The files that are currently shelved between Ankara and Moscow are the same. Nobody can explain the terrorist who appeared in Sochi. The Turkish Foreign Ministry statement in relation to Russian President Vladimir Putin saying he will “personally” take care of matters is probably in reference to the “Russias within Russia” and the approaching election in March, but who can vouch for whom?
Moreover, the Astana-Sochi course had set out to solve the problem “alone,” because others were turning the “Great Middle East” into a bloodbath and building dark corridors which you cannot escape from being pulled into when the time comes. Yet today, Sochi is seeking “legitimacy.” It is pleased with the U.N.’s participation. It is also winking at the U.K. and France, but is rejected, and this encourages the U.S. to say, “I’m out too.”
But is this necessary?
For a multiplayer table of this kind to be successful, rather than everybody winning, all need to be convinced that nobody will win. In time, this will further increase the burden on the partners’ shoulders, exhaust the solution and eventually be made to stumble over the big and small traps set to weaken it.
A NEW AND BIG CHALLENGE IS NECESSARY BOTH AT THE TABLE AND ON THE FIELD
There are two matters: One causes great surprise while the other creates high expectation.
Everybody is having a hard time digesting the fact that the U.S. “has no plan” in Syria in particular and in the Middle East in general. Even the Turkish “fans” of Washington, which has, to date, been praised for setting up a “game within the game,” which is believed to have not only a “plan B,” but also plans C, D and E and, as a matter of fact, have the capacity to implement them all at the same time, are close to believing that it is not even able to manage itself.
The high expectation, on the other hand, is for Russia and Turkey, which are at the peak of their gains both on the field and at the table and are continuing to win, and to do “something” to counter their stupefied rival.
The sole data available is the myth that there is an agreement between Moscow and Ankara “on a secret/final objective.”
What is that “thing”?
TURKEY, RUSSIA, PAKISTAN, QATAR, AFGHANISTAN
Readers of this column started reading about “Hell’s Bow” spanning the U.K. and the Pacific years ago, not weeks or months ago.
Today, the Mediterranean-Iran line of this bow appears to be the hottest line. Now, it is going to become the Mediterranean-Afghanistan.
Because Pakistan, Russia, Iran, Turkey and Qatar may start a political – who knows, a military – process specific to Afghanistan. If this happens, China will not stop. It will automatically take the seat on this end of the seesaw.
As a matter of fact, it is possible to include Azerbaijan and Kazakhstan. Baku’s name alone will suffice for us, the Kazakhstan leadership is critical in terms of a future Afghanistan move.

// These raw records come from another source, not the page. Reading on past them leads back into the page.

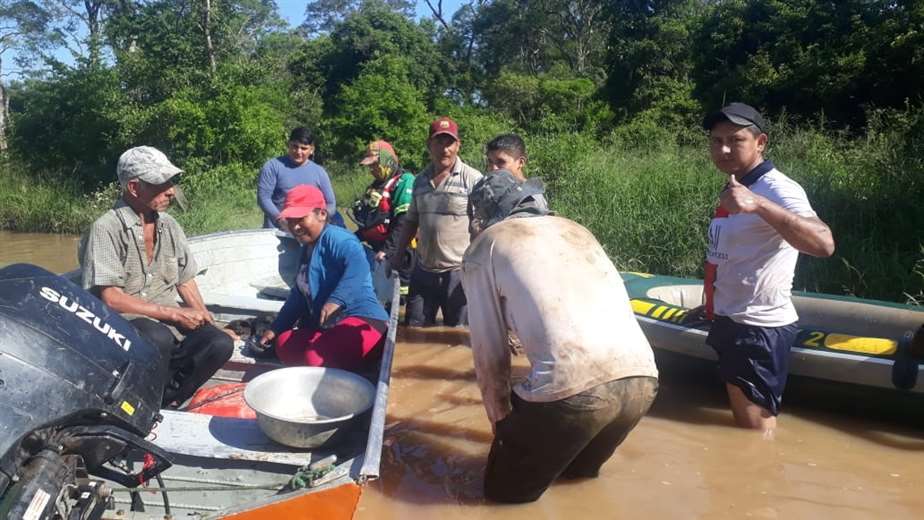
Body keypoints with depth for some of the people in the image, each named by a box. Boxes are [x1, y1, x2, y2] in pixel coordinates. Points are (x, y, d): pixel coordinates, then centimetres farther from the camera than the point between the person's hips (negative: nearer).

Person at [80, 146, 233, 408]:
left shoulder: (168, 225, 11)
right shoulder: (106, 229, -10)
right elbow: (111, 299, -15)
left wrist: (204, 318, 0)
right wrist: (174, 313, -16)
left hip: (171, 320, 5)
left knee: (220, 343, -21)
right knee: (158, 337, -37)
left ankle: (167, 401, -7)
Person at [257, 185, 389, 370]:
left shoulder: (335, 238, -12)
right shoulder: (307, 249, 20)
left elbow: (358, 267, -34)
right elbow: (299, 294, 30)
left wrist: (336, 300, -48)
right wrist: (275, 328, 33)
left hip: (361, 321, -11)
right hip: (327, 328, 11)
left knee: (315, 359, -32)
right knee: (284, 344, 1)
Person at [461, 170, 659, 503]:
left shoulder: (483, 247, 12)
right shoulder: (574, 229, 27)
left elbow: (489, 354, 11)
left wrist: (501, 422, 26)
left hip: (574, 386, -6)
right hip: (642, 378, 7)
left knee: (504, 491, 19)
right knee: (577, 472, 34)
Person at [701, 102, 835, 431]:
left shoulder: (777, 189, -18)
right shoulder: (734, 186, 9)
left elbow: (824, 244, -37)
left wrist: (758, 205, -49)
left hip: (758, 329, -9)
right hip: (733, 322, 9)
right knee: (743, 426, 21)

It should be noted that Astana, which breaks the ice in any kind of tension between Ankara and Moscow and which gave its capital city’s name/hosted the start of the Syria process, is only recently being specially hosted at the Oval Office.

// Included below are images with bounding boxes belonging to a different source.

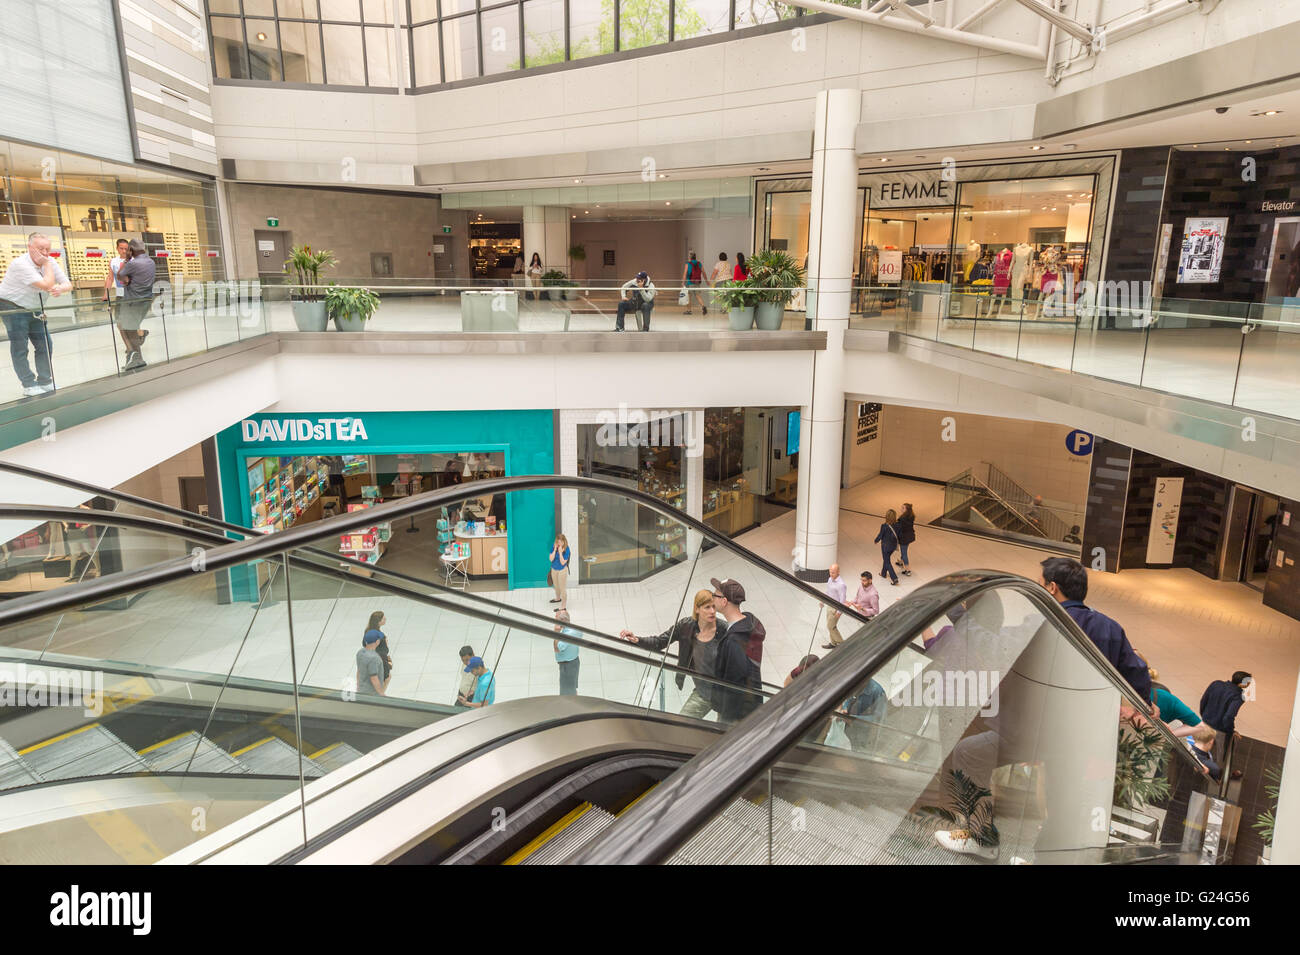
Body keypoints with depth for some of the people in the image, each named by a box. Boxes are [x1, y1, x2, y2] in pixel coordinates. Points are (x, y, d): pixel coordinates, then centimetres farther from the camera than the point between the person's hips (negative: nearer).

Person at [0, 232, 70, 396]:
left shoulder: (50, 262, -3)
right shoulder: (20, 264, -24)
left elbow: (68, 285, -5)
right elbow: (47, 285, -33)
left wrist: (60, 288, -28)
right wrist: (47, 264, -22)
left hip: (34, 309, 7)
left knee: (45, 345, 6)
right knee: (20, 348, -5)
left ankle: (45, 382, 18)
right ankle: (29, 385, 0)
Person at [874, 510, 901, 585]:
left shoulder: (884, 526, -27)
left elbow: (880, 536, -14)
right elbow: (898, 535, -1)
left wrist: (875, 541, 6)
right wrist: (897, 545, 15)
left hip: (886, 546, -5)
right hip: (894, 545, 5)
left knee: (887, 562, 8)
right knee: (887, 559, 27)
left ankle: (894, 578, 2)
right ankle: (884, 573, 45)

In other words, there is a network between Pakistan, Russia, China, Iran, Turkey and Qatar. It is possible to bend the U.S.’s Afghanistan strategy and such a move will be suitable for the pursuit of or to build “justice and rights,” just like in Syria. It is also strong enough to cripple Hell’s Bow.
It does not necessarily need to be the same address, but in form, Astana II might come. Syria may be repeated in Afghanistan (“Rusya Afghanistan’da arabuculuk istiyor” [Russia wants mediation in Afghanistan], Jan 17, 2018, AA).
The historical, geopolitical and strategic bases and developments of such a step will be limitless.
In other words, the secret agreement, the “essence” of the Syria agreement is purification from “Westoxification.”